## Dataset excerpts
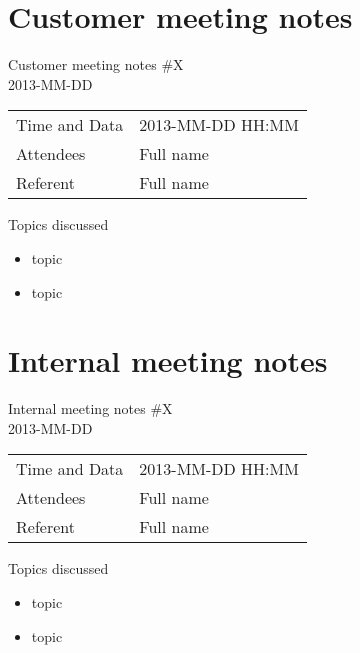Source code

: \clearpage
\section{Customer meeting notes}

\begin{center}
Customer meeting notes \#X \\
2013-MM-DD \\
\end{center}

\begin{table}[H]
\begin{center}
\begin{tabular}{ l | l }
Time and Data & 2013-MM-DD HH:MM \\
Attendees & Full name \\
Referent & Full name \\
\end{tabular}
\end{center}
\end{table}

Topics discussed
\begin{itemize}
\item topic
\item topic
\end{itemize}

\clearpage
\section{Internal meeting notes}

\begin{center}
Internal meeting notes \#X \\
2013-MM-DD \\
\end{center}

\begin{table}[H]
\begin{center}
\begin{tabular}{ l | l }
Time and Data & 2013-MM-DD HH:MM \\
Attendees & Full name \\
Referent & Full name \\
\end{tabular}
\end{center}
\end{table}

Topics discussed
\begin{itemize}
\item topic
\item topic
\end{itemize}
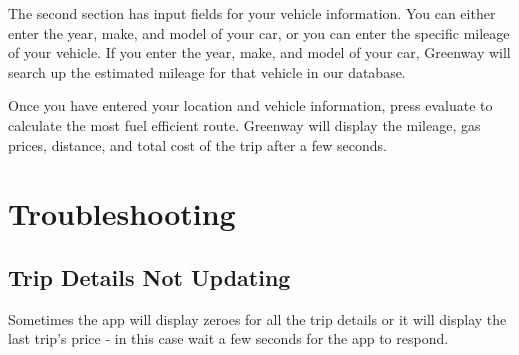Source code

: \documentclass[12pt, titlepage]{article}
\begin{document}
The second section has input fields for your vehicle information. You can either enter the year, make, and model of your car, or you can enter the specific mileage of your vehicle. If you enter the year, make, and model of your car, Greenway will search up the estimated mileage for that vehicle in our database. 

\begin{center}
\end{center}

Once you have entered your location and vehicle information, press evaluate to calculate the most fuel efficient route. Greenway will display the mileage, gas prices, distance, and total cost of the trip after a few seconds. 

\begin{center}
\end{center}

\section{Troubleshooting}
\subsection{Trip Details Not Updating}
Sometimes the app will display zeroes for all the trip details or it will display the last trip's price - in this case wait a few seconds for the app to respond.
\end{document}
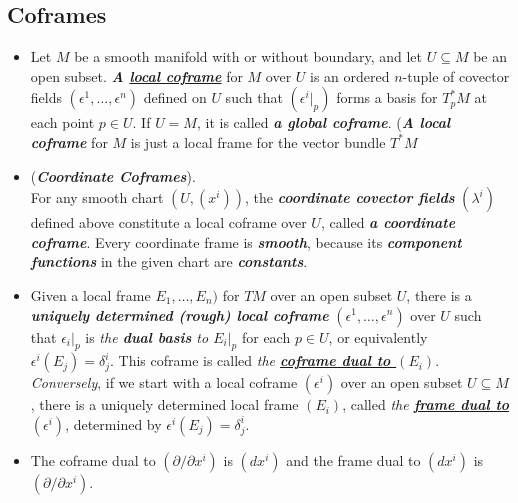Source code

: \documentclass[11pt]{article}
\begin{document}
\subsection{Coframes}
\begin{itemize}
\item \begin{definition}
Let $M$ be a smooth manifold with or without boundary, and let $U \subseteq M$ be an open subset. \emph{\textbf{A \underline{local coframe}}} for $M$ over $U$ is an ordered $n$-tuple of covector fields $(\epsilon^1, \ldots, \epsilon^n)$ defined on $U$ such that $(\epsilon^{i}|_{p})$ forms a basis for $T_{p}^{*}M$ at each point $p \in U$. If $U = M$, it is called \emph{\textbf{a global coframe}}. (\emph{\textbf{A local coframe}} for $M$ is just a local frame for the vector bundle $T^{*}M$
\end{definition}

\item \begin{example} (\emph{\textbf{Coordinate Coframes}}). \\
For any smooth chart $(U, (x^i))$, the \emph{\textbf{coordinate covector fields}} $(\lambda^i)$ defined above constitute a local coframe over $U$, called \emph{\textbf{a coordinate coframe}}. Every coordinate frame is \emph{\textbf{smooth}}, because its \emph{\textbf{component functions}} in the given chart are \emph{\textbf{constants}}.
\end{example}

\item \begin{definition}
Given a local frame $E_1,\ldots,E_n)$ for $TM$ over an open subset $U$, there is a \emph{\textbf{uniquely determined (rough) local coframe}} $(\epsilon^1, \ldots, \epsilon^n)$ over $U$ such that $\epsilon_i|_{p}$ is \emph{the \textbf{dual basis} to $E_i|_{p}$} for each $p \in U$, or equivalently $\epsilon^i(E_{j}) = \delta_{j}^{i}$. This coframe
is called \emph{the \underline{\textbf{coframe dual to $(E_i)$}}}. \emph{Conversely}, if we start with a local coframe $(\epsilon^{i})$ over an open subset $U \subseteq M$, there is a uniquely determined local frame $(E_i)$, called \emph{the \underline{\textbf{frame dual to  $(\epsilon^{i})$}}}, determined by $\epsilon^i(E_{j}) = \delta_{j}^{i}$. 
\end{definition}

\item \begin{remark}
The coframe dual to $(\partial / \partial x^i)$ is $(dx^{i})$ and the frame dual to $(dx^{i})$ is $(\partial / \partial x^i)$.
\end{remark}


\end{itemize}
\end{document}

## Exercise objective
Leaving the images out, print the records above exactly.

## Result
Source code

: \clearpage
\section{Customer meeting notes}

\begin{center}
Customer meeting notes \#X \\
2013-MM-DD \\
\end{center}

\begin{table}[H]
\begin{center}
\begin{tabular}{ l | l }
Time and Data & 2013-MM-DD HH:MM \\
Attendees & Full name \\
Referent & Full name \\
\end{tabular}
\end{center}
\end{table}

Topics discussed
\begin{itemize}
\item topic
\item topic
\end{itemize}

\clearpage
\section{Internal meeting notes}

\begin{center}
Internal meeting notes \#X \\
2013-MM-DD \\
\end{center}

\begin{table}[H]
\begin{center}
\begin{tabular}{ l | l }
Time and Data & 2013-MM-DD HH:MM \\
Attendees & Full name \\
Referent & Full name \\
\end{tabular}
\end{center}
\end{table}

Topics discussed
\begin{itemize}
\item topic
\item topic
\end{itemize}
Source code

: \documentclass[12pt, titlepage]{article}
\begin{document}
The second section has input fields for your vehicle information. You can either enter the year, make, and model of your car, or you can enter the specific mileage of your vehicle. If you enter the year, make, and model of your car, Greenway will search up the estimated mileage for that vehicle in our database. 

\begin{center}
\end{center}

Once you have entered your location and vehicle information, press evaluate to calculate the most fuel efficient route. Greenway will display the mileage, gas prices, distance, and total cost of the trip after a few seconds. 

\begin{center}
\end{center}

\section{Troubleshooting}
\subsection{Trip Details Not Updating}
Sometimes the app will display zeroes for all the trip details or it will display the last trip's price - in this case wait a few seconds for the app to respond.
\end{document}
Source code

: \documentclass[11pt]{article}
\begin{document}
\subsection{Coframes}
\begin{itemize}
\item \begin{definition}
Let $M$ be a smooth manifold with or without boundary, and let $U \subseteq M$ be an open subset. \emph{\textbf{A \underline{local coframe}}} for $M$ over $U$ is an ordered $n$-tuple of covector fields $(\epsilon^1, \ldots, \epsilon^n)$ defined on $U$ such that $(\epsilon^{i}|_{p})$ forms a basis for $T_{p}^{*}M$ at each point $p \in U$. If $U = M$, it is called \emph{\textbf{a global coframe}}. (\emph{\textbf{A local coframe}} for $M$ is just a local frame for the vector bundle $T^{*}M$
\end{definition}

\item \begin{example} (\emph{\textbf{Coordinate Coframes}}). \\
For any smooth chart $(U, (x^i))$, the \emph{\textbf{coordinate covector fields}} $(\lambda^i)$ defined above constitute a local coframe over $U$, called \emph{\textbf{a coordinate coframe}}. Every coordinate frame is \emph{\textbf{smooth}}, because its \emph{\textbf{component functions}} in the given chart are \emph{\textbf{constants}}.
\end{example}

\item \begin{definition}
Given a local frame $E_1,\ldots,E_n)$ for $TM$ over an open subset $U$, there is a \emph{\textbf{uniquely determined (rough) local coframe}} $(\epsilon^1, \ldots, \epsilon^n)$ over $U$ such that $\epsilon_i|_{p}$ is \emph{the \textbf{dual basis} to $E_i|_{p}$} for each $p \in U$, or equivalently $\epsilon^i(E_{j}) = \delta_{j}^{i}$. This coframe
is called \emph{the \underline{\textbf{coframe dual to $(E_i)$}}}. \emph{Conversely}, if we start with a local coframe $(\epsilon^{i})$ over an open subset $U \subseteq M$, there is a uniquely determined local frame $(E_i)$, called \emph{the \underline{\textbf{frame dual to  $(\epsilon^{i})$}}}, determined by $\epsilon^i(E_{j}) = \delta_{j}^{i}$. 
\end{definition}

\item \begin{remark}
The coframe dual to $(\partial / \partial x^i)$ is $(dx^{i})$ and the frame dual to $(dx^{i})$ is $(\partial / \partial x^i)$.
\end{remark}


\end{itemize}
\end{document}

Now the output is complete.